- [What you are asked to do]: Below are some records. Output the lines from the first one through the line that holds "Ultralife (UBBL13-01) - Parallel Mode", exactly as written, with no pictures.

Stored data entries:
>>>

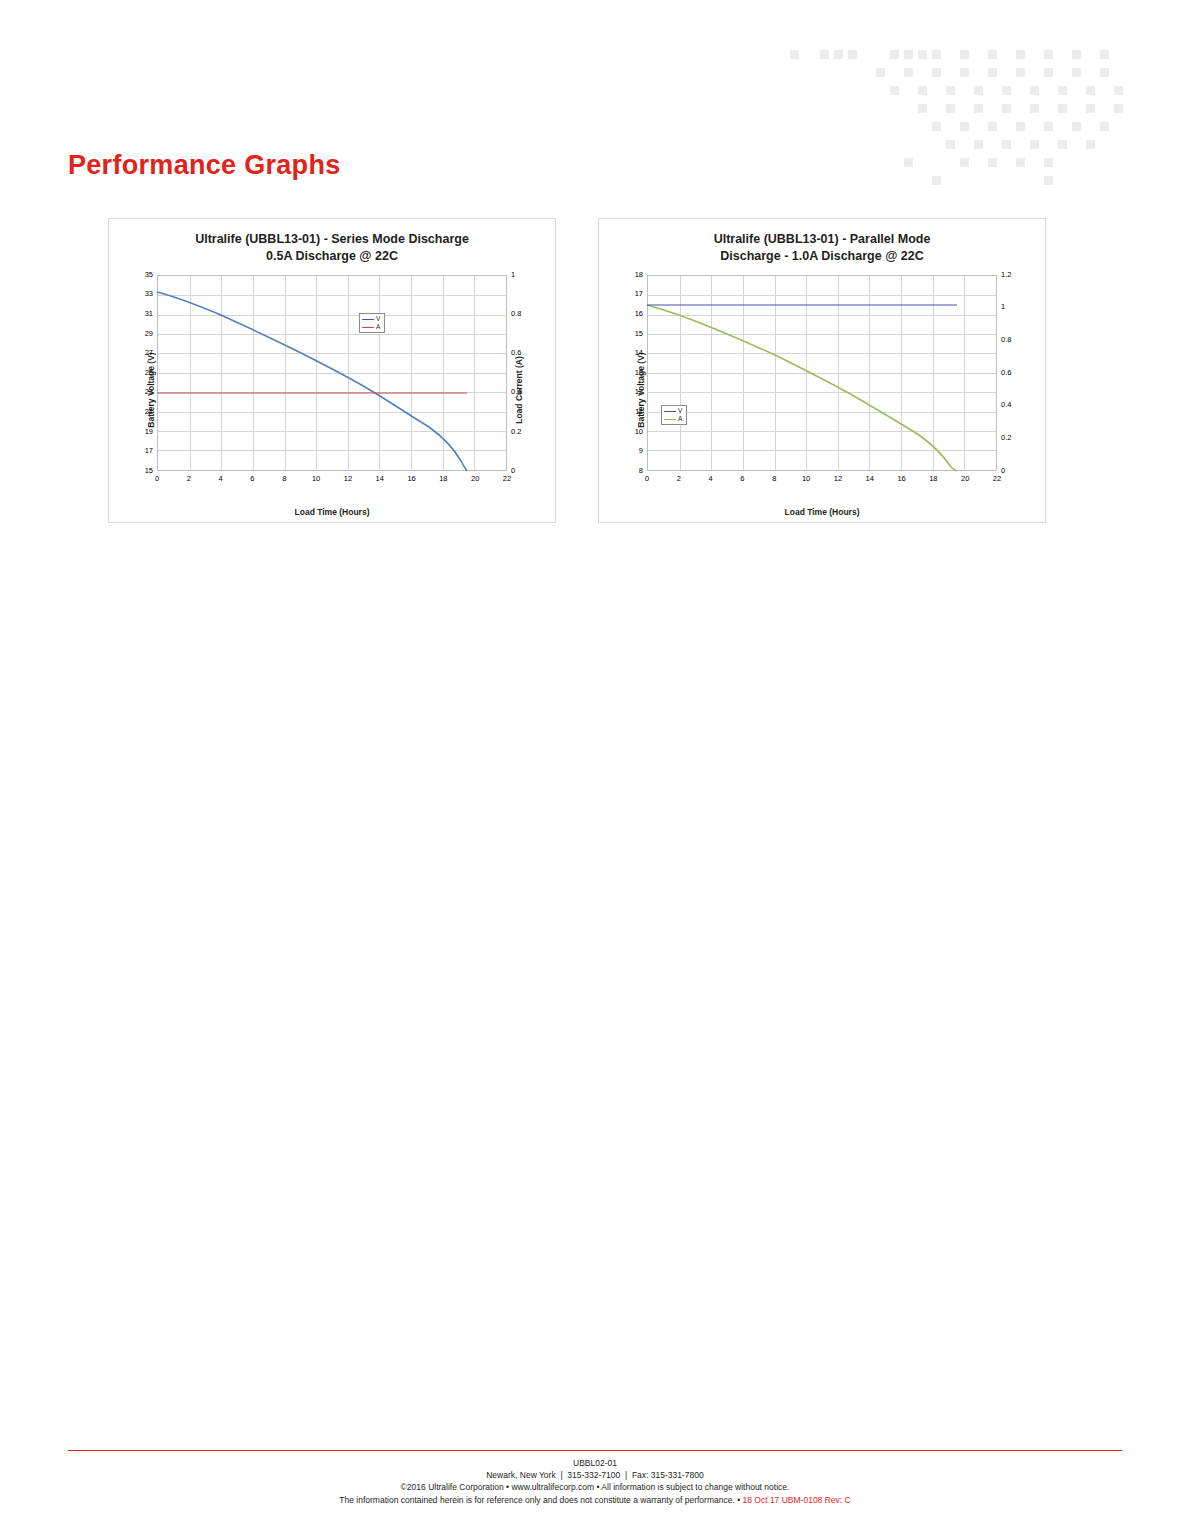Performance Graphs
Ultralife (UBBL13-01) - Series Mode Discharge
0.5A Discharge @ 22C
Battery Voltage (V)
Load Current (A)
35 33 31 29 27 25 23 21 19 17 15
1 0.8 0.6 0.4 0.2 0
V
A
0 2 4 6 8 10 12 14 16 18 20 22
Load Time (Hours)
Ultralife (UBBL13-01) - Parallel Mode
Discharge - 1.0A Discharge @ 22C
Battery Voltage (V)
18 17 16 15 14 13 12 11 10 9 8
1.2 1 0.8 0.6 0.4 0.2 0
V
A
0 2 4 6 8 10 12 14 16 18 20 22
Load Time (Hours)
UBBL02-01
Newark, New York | 315-332-7100 | Fax: 315-331-7800
©2016 Ultralife Corporation • www.ultralifecorp.com • All information is subject to change without notice.
The information contained herein is for reference only and does not constitute a warranty of performance. • 18 Oct 17 UBM-0108 Rev: C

<<<

- [Result for this task]:
Performance Graphs
Ultralife (UBBL13-01) - Series Mode Discharge
0.5A Discharge @ 22C
Battery Voltage (V)
Load Current (A)
35 33 31 29 27 25 23 21 19 17 15
1 0.8 0.6 0.4 0.2 0
V
A
0 2 4 6 8 10 12 14 16 18 20 22
Load Time (Hours)
Ultralife (UBBL13-01) - Parallel Mode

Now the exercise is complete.